Published 22 Feb 2017 in cond-mat.mes-hall | (1702.06992v1)

Abstract: Process-related and stress-induced changes in threshold voltage are major variability concerns in ultra-scaled CMOS transistors. The device designers consider this variability as an irreducible part of the design problem and use different circuit level optimization schemes to handle these variations. In this paper, we demonstrate how an increase in the negative steepness of the universal mobility relationship improves both the process-related (e.g., oxide thickness fluctuation, gate work-function fluctuation), as well as stress-induced or reliability-related (e.g., Bias Temperature Instability or BTI) parametric variation in CMOS technology. Therefore, we calibrate the universal mobility parameters to reflect the measured variation of negative steepness in uniaxially strained CMOS transistor.

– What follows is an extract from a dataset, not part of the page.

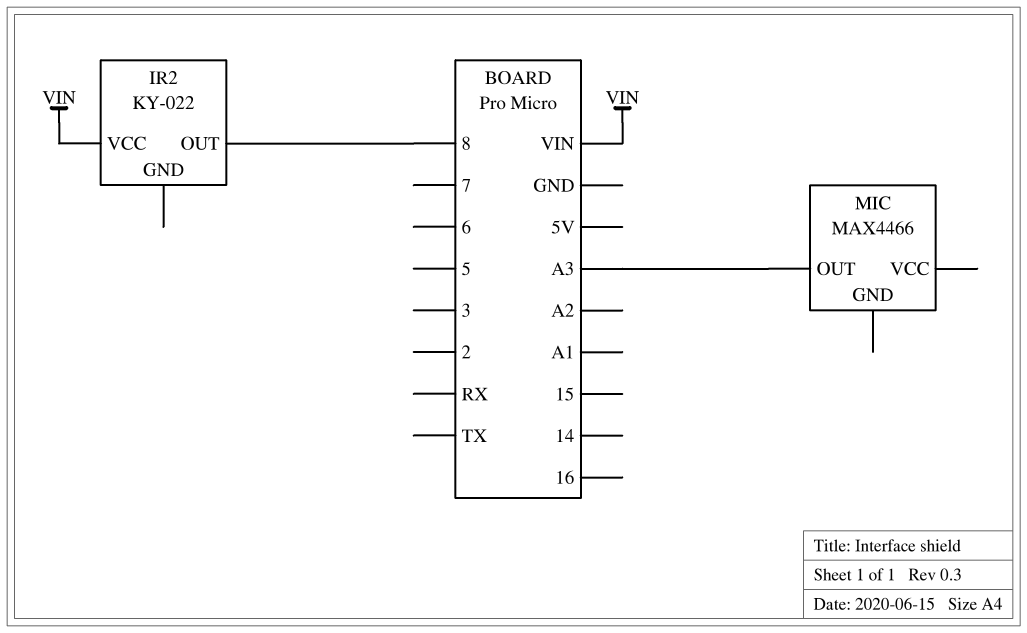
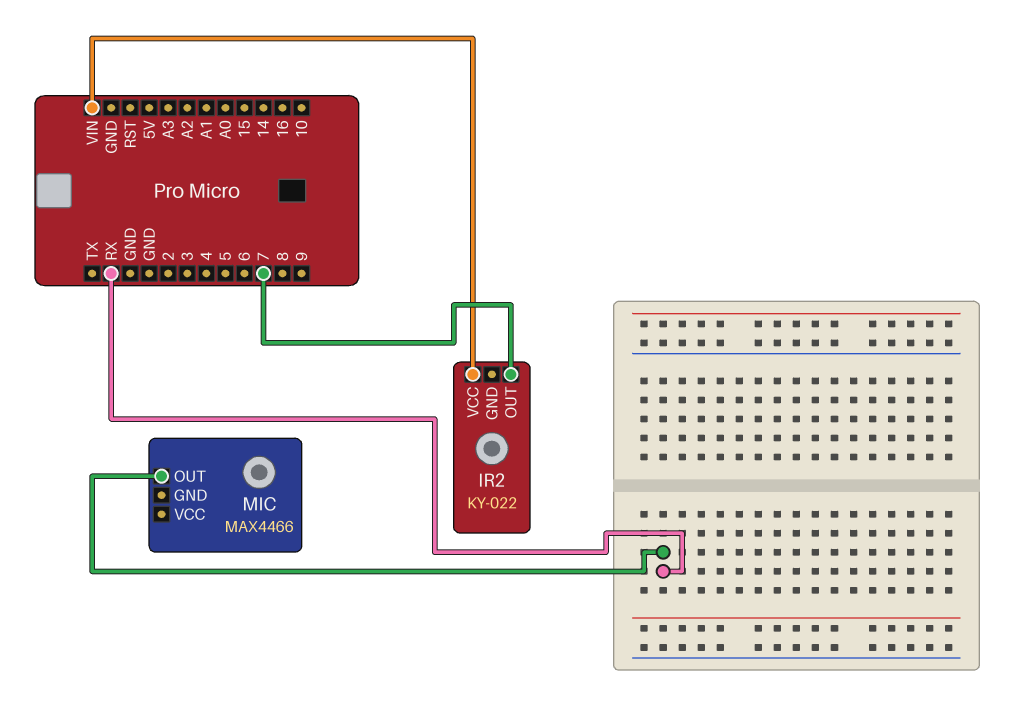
IR2 pin OUT: 8 -> 7
MIC pin OUT: A3 -> RX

This allows us to study the extent of (process-related and stress-induced parametric) variation resilience in uniaxial strain technology by increasing the negative steepness of the mobility characteristics. Thus, we show that variability analysis in strained CMOS technology must consider the presence of self-compensation between mobility variation and threshold voltage variation, which leads to considerable amount of variation resilience. Finally, we use detailed circuit simulation to stress the importance of accurate mobility variation modeling in SPICE analysis and explain why the variability concerns in strained technology may be less severe than those in unstrained technology.